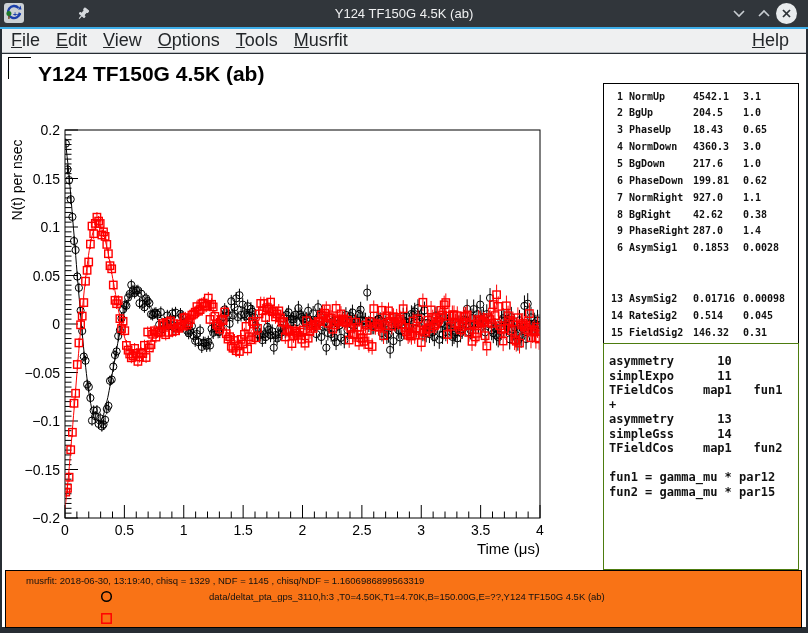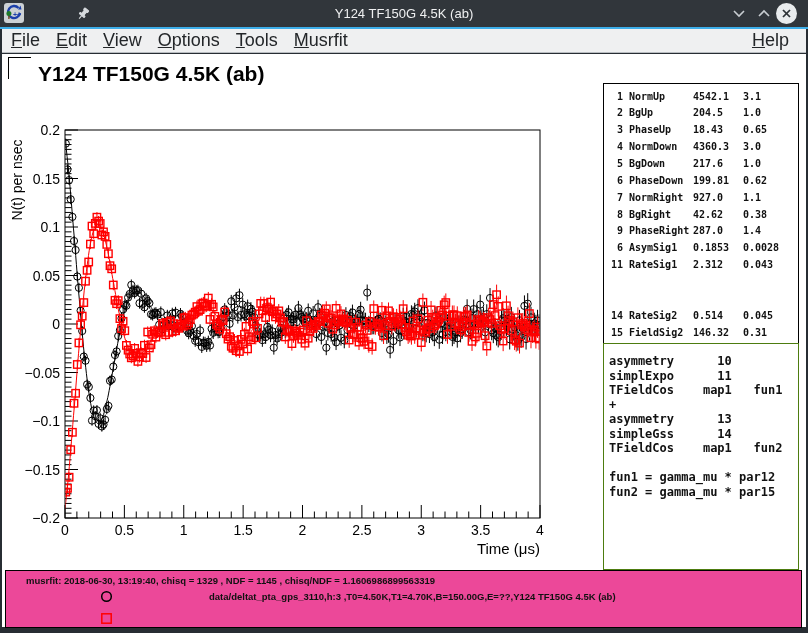--- a/index.html
+++ b/index.html
@@ -38,21 +38,21 @@
   .p-name{position:absolute;left:25px}
   .p-val{position:absolute;left:89px}
   .p-err{position:absolute;left:139px}
   .theory-box{position:absolute;left:601px;top:289px;width:194px;height:225px;
               border:1px solid #4d7c0f;background:#fff}
   .theory-box pre{margin:0;position:absolute;left:5px;top:10px;
                   font-family:"DejaVu Sans Mono","Liberation Mono",monospace;
                   font-size:12px;font-weight:bold;line-height:14.5px;color:#111}
   
   .legend-box{position:absolute;left:3px;top:516px;width:795px;height:56px;
-              border:1px solid #000;background:#ec4899;font-weight:bold;color:#111}
+              border:1px solid #000;background:#f97316;font-weight:normal;color:#111}
   .lg-stats{position:absolute;left:20px;top:4px;font-size:9.5px;white-space:nowrap}
   .lg-entry-label{position:absolute;left:203px;font-size:9.5px;white-space:nowrap}
   .lg-marker{position:absolute;left:93px;width:15px;height:15px}
 </style>
 </head>
 <body>
 
 <div class="titlebar">
   <div class="app-icon">
     <svg width="18" height="18" viewBox="0 0 18 18">
@@ -1491,25 +1491,25 @@
         <span class="p-name">PhaseRight</span>
         <span class="p-val">287.0</span>
         <span class="p-err">1.4</span>
       </div>
       <div class="p-row" style="top: 155.24px;">
         <span class="p-no">6</span>
         <span class="p-name">AsymSig1</span>
         <span class="p-val">0.1853</span>
         <span class="p-err">0.0028</span>
       </div>
-      <div class="p-row" style="top: 172.1px;">
-        <span class="p-no">11</span>
-        <span class="p-name">RateSig1</span>
-        <span class="p-val">2.312</span>
-        <span class="p-err">0.043</span>
+      <div class="p-row" style="top: 205.82px;">
+        <span class="p-no">13</span>
+        <span class="p-name">AsymSig2</span>
+        <span class="p-val">0.01716</span>
+        <span class="p-err">0.00098</span>
       </div>
       <div class="p-row" style="top: 222.68px;">
         <span class="p-no">14</span>
         <span class="p-name">RateSig2</span>
         <span class="p-val">0.514</span>
         <span class="p-err">0.045</span>
       </div>
       <div class="p-row" style="top: 239.54px;">
         <span class="p-no">15</span>
         <span class="p-name">FieldSig2</span>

● YOUR TASK:
Only the lines containing the string "position" are needed; pull them out of the records.

● TASK SOLUTION:
   .p-name{position:absolute;left:25px}
   .p-val{position:absolute;left:89px}
   .p-err{position:absolute;left:139px}
   .theory-box{position:absolute;left:601px;top:289px;width:194px;height:225px;
   .theory-box pre{margin:0;position:absolute;left:5px;top:10px;
   .legend-box{position:absolute;left:3px;top:516px;width:795px;height:56px;
   .lg-stats{position:absolute;left:20px;top:4px;font-size:9.5px;white-space:nowrap}
   .lg-entry-label{position:absolute;left:203px;font-size:9.5px;white-space:nowrap}
   .lg-marker{position:absolute;left:93px;width:15px;height:15px}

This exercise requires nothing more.